| Assignment |
Identify every line in the records below that contains the word "Task", and reproduce each one.
--- START ---
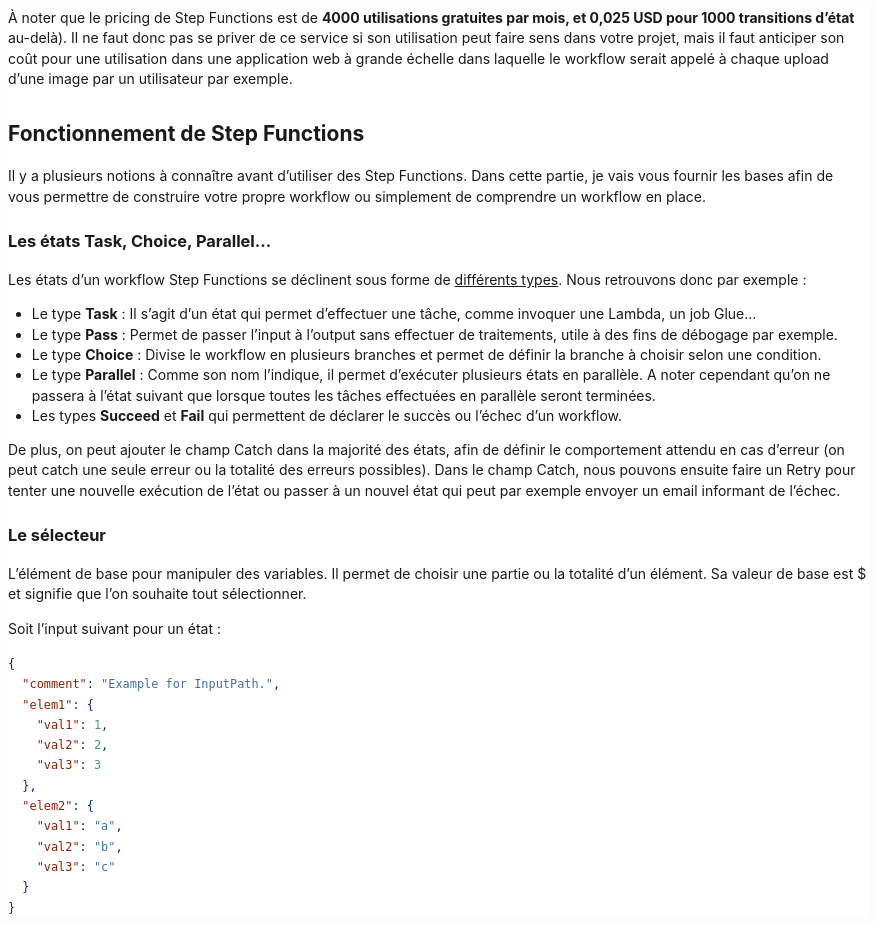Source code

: À noter que le pricing de Step Functions est de **4000 utilisations gratuites par mois, et 0,025 USD pour 1000 transitions d’état** au-delà). Il ne faut donc pas se priver de ce service si son utilisation peut faire sens dans votre projet, mais il faut anticiper son coût pour une utilisation dans une application web à grande échelle dans laquelle le workflow serait appelé à chaque upload d’une image par un utilisateur par exemple.

## Fonctionnement de Step Functions
Il y a plusieurs notions à connaître avant d’utiliser des Step Functions. Dans cette partie, je vais vous fournir les bases afin de vous permettre de construire votre propre workflow ou simplement de comprendre un workflow en place.

### Les états Task, Choice, Parallel...
Les états d’un workflow Step Functions se déclinent sous forme de [différents types](https://docs.aws.amazon.com/step-functions/latest/dg/concepts-states.html). Nous retrouvons donc par exemple :

- Le type **Task** : Il s’agit d’un état qui permet d’effectuer une tâche, comme invoquer une Lambda, un job Glue...
- Le type **Pass** : Permet de passer l’input à l’output sans effectuer de traitements, utile à des fins de débogage par exemple.
- Le type **Choice** : Divise le workflow en plusieurs branches et permet de définir la branche à choisir selon une condition.
- Le type **Parallel** : Comme son nom l’indique, il permet d’exécuter plusieurs états en parallèle. A noter cependant qu’on ne passera à l’état suivant que lorsque toutes les tâches effectuées en parallèle seront terminées.
- Les types **Succeed** et **Fail** qui permettent de déclarer le succès ou l’échec d’un workflow.

De plus, on peut ajouter le champ Catch dans la majorité des états, afin de définir le comportement attendu en cas d’erreur (on peut catch une seule erreur ou la totalité des erreurs possibles). Dans le champ Catch, nous pouvons ensuite faire un Retry pour tenter une nouvelle exécution de l’état ou passer à un nouvel état qui peut par exemple envoyer un email informant de l’échec.

### Le sélecteur
L’élément de base pour manipuler des variables. Il permet de choisir une partie ou la totalité d’un élément. Sa valeur de base est $ et signifie que l’on souhaite tout sélectionner.

Soit l’input suivant pour un état :

```json
{
  "comment": "Example for InputPath.",
  "elem1": {
    "val1": 1,
    "val2": 2,
    "val3": 3
  },
  "elem2": {
    "val1": "a",
    "val2": "b",
    "val3": "c"
  }
}
```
--- END ---
| Final answer |
### Les états Task, Choice, Parallel...
- Le type **Task** : Il s’agit d’un état qui permet d’effectuer une tâche, comme invoquer une Lambda, un job Glue...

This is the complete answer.